The BVI's involvement in the ownership stake of MegaFon began in September 2003, when IPOC brought a suit against the Alfa Group in the territory. In response, the 16 civil defendants, namely CT Mobile and Alfa-Eco, applied for security costs and the fortification of the undertaking in damages, which Justice Suzie d'Auvergne granted in the sum of $30 million dollars. Later that year Justice of Appeal Ian Don Mitchell ordered the company pay a further $10 million dollars to the court.

Over the course of the next nine months, IPOC paid the money through an account at the Bermuda Commercial Bank in Bermuda, an account funded in turn by its subsidiaries Lapal, Albany and Mercury. But by May 2004, the civil defendants rejected the security paid to the court, claiming that IPOC was a "money laundering vehicle and the sums paid into court were the proceeds of crime," according to Court documents.

IPOC resisted the civil defendant's allegations and by August 2004, the fund had placed evidence before the court detailing the source of its funds, including a report by the accounting firm Ernst & Young and signed affidavits from Michael North, president of IPOC, and Jeffrey Galmond, the funds beneficiary owner.

Only one month later, the ECSC Court of Appeal insisted on full disclosure and ordered IPOC to turn over documents referred to in the accountant's report. The five files that IPOC produced, which detailed the consultancy agreements that supplied a "significant proportion" of IPOC funds, would turn out to be the same documents the Crown alleged were criminally misleading, false and deceptive, yesterday in High Court.

When the BVI Authorities began to investigate the contract agreements, officials found a litany of irregularities. Counterparties who were not true parties to the agreement, signatures allegedly forged, services accounted for that were never provided and payments that had never been received. In some instances, no contract was ever entered into with the named counterparties.

According to court documents, IPOC has accepted it benefited from the offences and as of April 2007, gave an undertaking to the BVI Court not to remove the funds held in the territory, now valued at around $45.4 million dollars with interest.

The latest charges brought against IPOC will not directly effect Mr. Reiman - a close ally of Russian President Vladimir Putin - who repeatedly has denied being a beneficiary of IPOC Group.

According to the November WSJ report, the BVI government - which believes Mr.
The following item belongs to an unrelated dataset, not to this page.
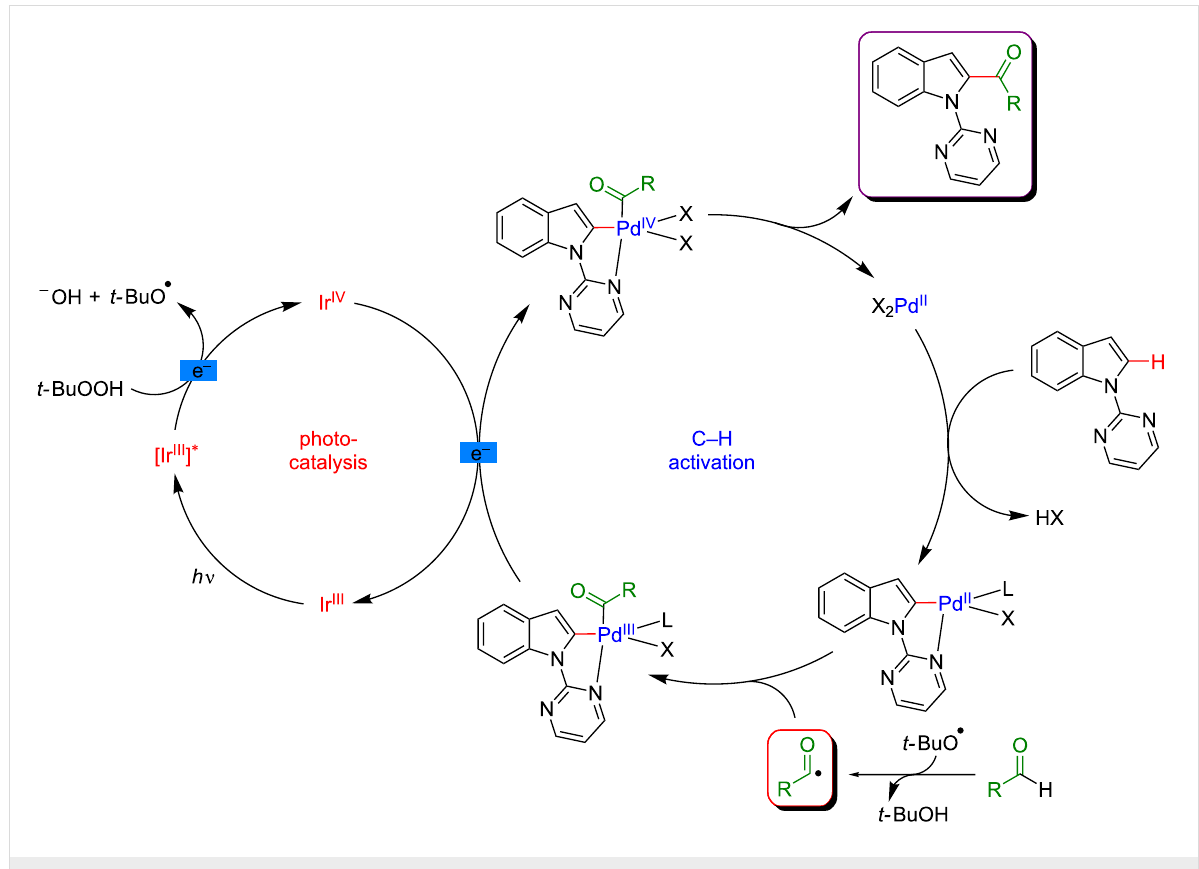
Figure 31: Proposed mechanism for the C2-acylation of indoles with aldehydes via dual catalysis.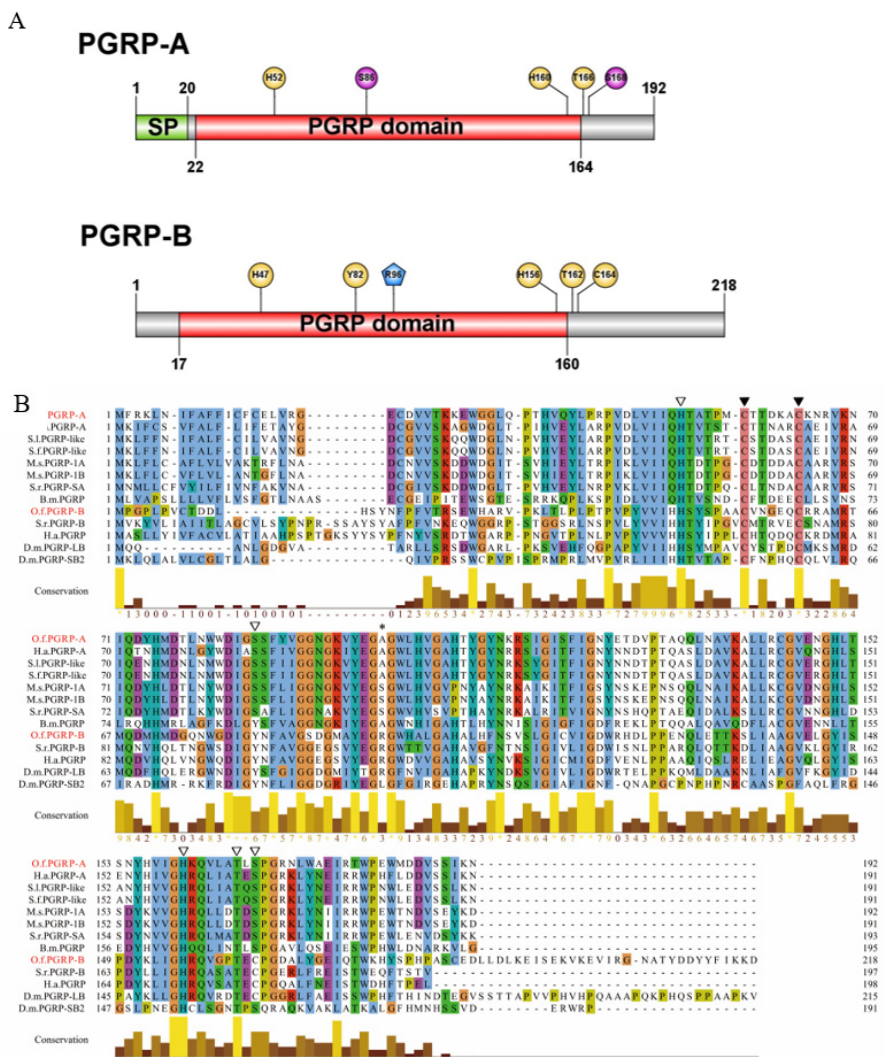
Figure 1. ( A ) Schematic presentation of the protein structure of OfPGRP-A and OfPGRP-B . Signal peptides (SP) and peptidoglycan recognition protein (PGRP) domain are indicated with green and red, respectively. Yellow circles and purple circles represent key amino acid sites that determine zinc ion/amidase activity and mutation sites, respectively. Blue pentagon represents key DAP-type amino acid sites. ( B ) Multiple-sequence alignment of OfPGRP-A and OfPGRP-B with other insect PGRPs. Ha: Helicoverpaarmigera ; Ms: Manduca sexta ; Sl: Spodopteralitura ; Sf: Spodopterafrugiperda ; Sr: Samiaricini; Bm : Bombyx mori ; Dm : Drosophila melanogaster . Key amino acid sites that determine zinc ion/amidase activity, conserved cysteine sites, and * key DAP-type amino acid sites.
Reiman owns a large chunk of Russia's telecom industry through the offshore fund - intends to prosecute Mr. Galmond for covering up the Russian Minister's role.

IPOC's primary beneficiary, Mr. Galmond, is a Danish lawyer and long-standing investor in the Russian telecom sector, according to the US Security and Exchange Commission.

According to court documents, the BVI plans to confiscate the entire funds of IPOC within its jurisdiction, while the BVI domiciled IBCs, Lapal, Albany and Mercury will be wound up and dissolved no later than April 2009.

In February, Bermuda Finance Minister Paula Cox filed petitions with the Bermuda Supreme Court to liquidate a series of IPOC-related funds holding a controlling stake in Telecominvest, a joint-stock holding managing company set up in 1994 by St. Petersburg's telecom industry and founded by Mr. Reiman.

With all parties pleading guilty to the charges, the future for the IPOC fund and its subsidiary IBCs should be nearly settled. This morning lawyers and Crown counsels meet at the High Court to determine sentencing.

The Crown is seeking to confiscate the $45 million and has asked that its legal costs, surpassing $2 million, be paid at least in part by the defendants.

What is unclear, however, is whether yesterday's hearing will be the end of the BVI's prosecution of the alleged fraud, or a sign of cases to come.